Im Wirtschaftsjahr 2009/2010 wurden allein in Österreich 1.166.606 Kilo mit Pestiziden gebeiztes Maissaatgut zugelassen. Das geht aus der Antwort von Landwirtschaftsminister Niki Berlakovich auf eine parlamentarische Anfrage von BZÖ-Landwirtschaftssprecher Gerhard Huber hervor. Genau wurden 988.687 Kilo Clothianidin, 115.073 Kilo Imidacloprid, und 62.846 Kilo Thiamethoxam vom Bundesamt für Ernährungssicherheit zugelassen. Der Minister erklärte damals auch, nicht zu wissen, wieviele Tonnen Pestizide im Endeffekt auf Österreichs Feldern landen, weil er keine Übersicht habe.
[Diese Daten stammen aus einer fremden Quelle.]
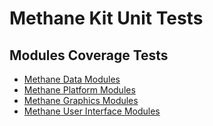 # Methane Kit Unit Tests

## Modules Coverage Tests

- [Methane Data Modules](Data)
- [Methane Platform Modules](Platform)
- [Methane Graphics Modules](Graphics)
- [Methane User Interface Modules](UserInterface)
Zahlen, die unserer Redaktion zugesandt wurden, sprechen von etwa 16.000 bis 17.000 kg Einsatz von für Bienen gefährlichen Pestiziden pro Jahr in Österreich.

Umdenken ist angesagt, soviel ist klar ersichtlich.

UND nun das soeben präsentierte ERGEBNIS des heutigen Bienengipfels, das eine absolute Kehrwende aus dem Umwelt- und Landwirtschaftsministerium bringt. Der Einsatz von Neonicotinoiden soll in Österreich nun verboten werden!
Minister Berlakovich fasste das erzielte Ergebnis wie folgt zusammen:
Das Bienenprogramm soll weiterentwickelt werden, ein Bienengesundheitsprogramm soll erstellt werden, Forschung soll intensiviert werden (Bienengesundheit, Bienenzucht, Umwelteinflüsse und Bienenbestand in Ö.), Saatgutproduktion, samt Forschungsauftrag: Auswertung aller vorhandenen Studien um sämtliche Risiken zu erheben und auszuschließen), ein Beratungsschwerpunkt für die Landwirtschaft soll eingerichtet werden, geplant ist ein ökologischer Schwerpunkt in der ländlichen Entwicklung, ausgebaut werden soll die Bewusstseinsbildung (Schulungsprogramm in Volksschulen)

Dies scheint zumindest vorerst ein klarer Sieg für die Bienen.